What Do Arrests Data Really Say About NFL Players And Crime?

You can find all kinds of data about all the arrests in the NFL; tracking the alleged criminal behavior of football players has become something of a cottage industry unto itself. The San Diego Union-Tribune has a comprehensive database from 2000 to the present. Reddit user Mario Wolf has some charts on arrests sorted by team, division, and time of year. And The Sports Geeks offers a neat interactive timeline of all 664 incidents.

Context is a little harder to find. Six hundred sixty-four arrests seems like a lot. (Well, actually, given the news regarding Kaluka Maiava and Alfonzo Dennard within the last day, it's 666 arrests since January 2000. The NFL should root for one more arrest, ASAP.) That's a big, spooky number—big enough, especially when one of those 666 is Aaron Hernandez, to conclude the NFL has a Serious Problem. Does it?

To assess, we calculated the yearly arrest rate per 1,000 NFL players, by type of crime, based on 1,696 active players each season (53 roster spots multiplied by 32 teams). One note: Each NFL season has more active players than roster spots, so the arrest rate we've produced here is actually a little overstated.

By my count, the three most common charges in the NFL database were DUI, assault/battery (including domestic violence), and drug possession, with 72 percent of all incidents including at least one of these charges. Below, we compare the NFL arrest rates for these offenses, plus weapons charges, to the arrest rates for the country as a whole in 2010.

At first glance, this looks not so great for the league. With 7.4 annual assault/battery/domestic charges per thousand players, the league saw 34 percent more arrests for these violent crimes than the general population; 8.3 annual DUI charges per thousand was 81 percent higher than the U.S. average; and 2.2 weapons charges per thousand was 324 percent (!) higher. NFL players faced only 4.2 drug charges per thousand, which was actually 20 percent lower than the U.S. as a whole.* (We can guess why: The NFL tests for recreational drugs during the season, so there's one good reason not to use them, and some drugs also make it awfully hard to compete at the highest athletic level.)
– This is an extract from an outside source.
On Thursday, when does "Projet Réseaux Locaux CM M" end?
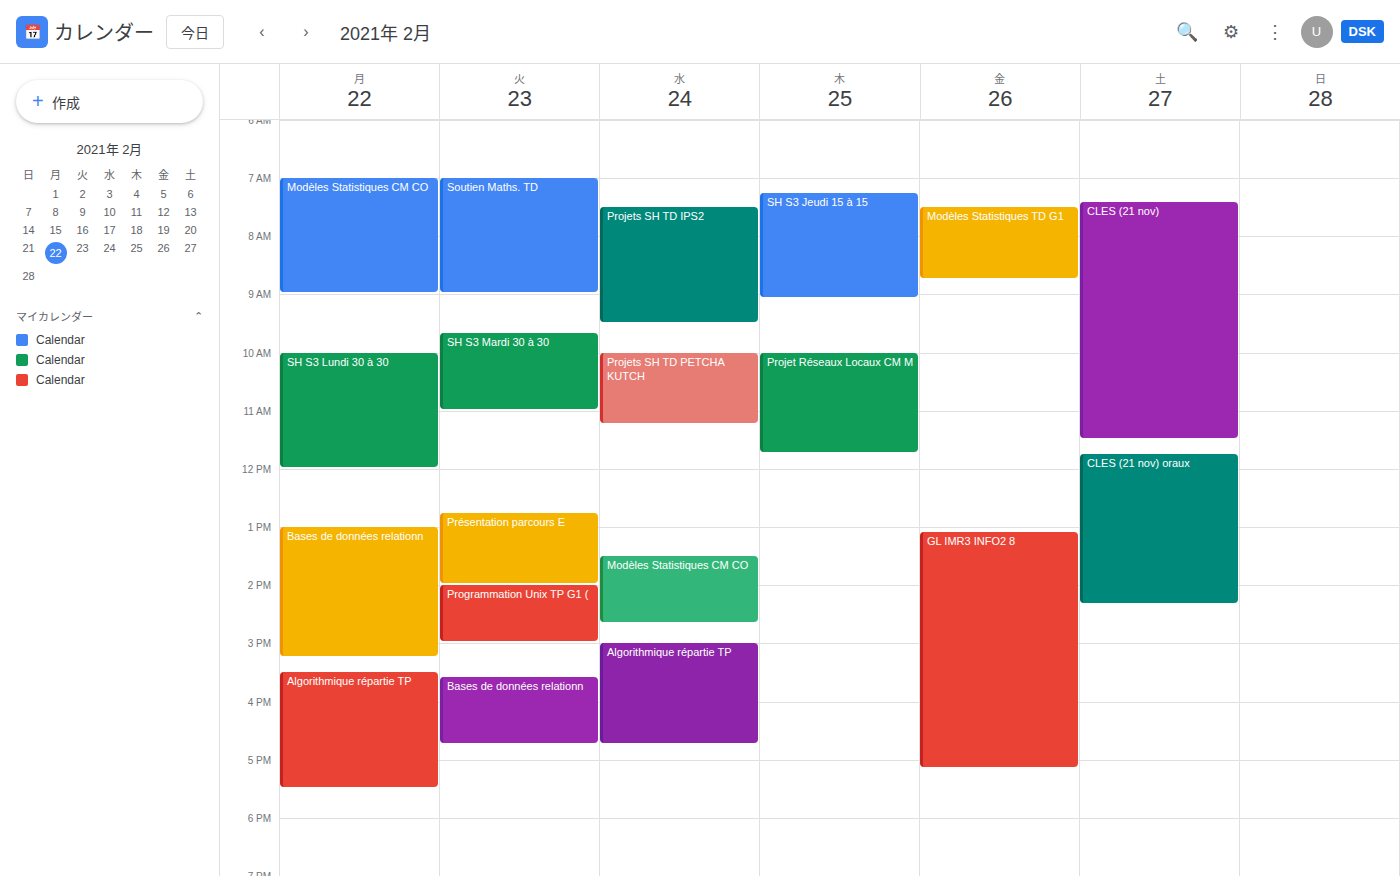
11:45 AM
But comparing NFL players to the general population does us little good. NFL players are all adult men, and adult men are more likely to be arrested than the population at large. How do those numbers look?

Compared with their peers, these players were 11 percent less likely to get a DUI (8.3 per thousand compared to 9.4 for adult males), 23 percent less likely to get an assault charge (7.4 vs. 9.6), and 59 percent less likely to get a drug charge (4.2 vs. 10.4). The NFL's problem is the one Bob Costas identified: NFL players were still more than twice as likely as the average man to face a weapons charge (2.2 vs. 1.0).

(One last note: The average NFL player is younger and blacker than the average American adult male, factors which make him even more likely to be arrested. We opted not to adjust for those factors, in favor of producing the most straightforward comparison.)

*73 percent of NFLers' drug arrests were for weed only, compared to a national average of around 50 percent.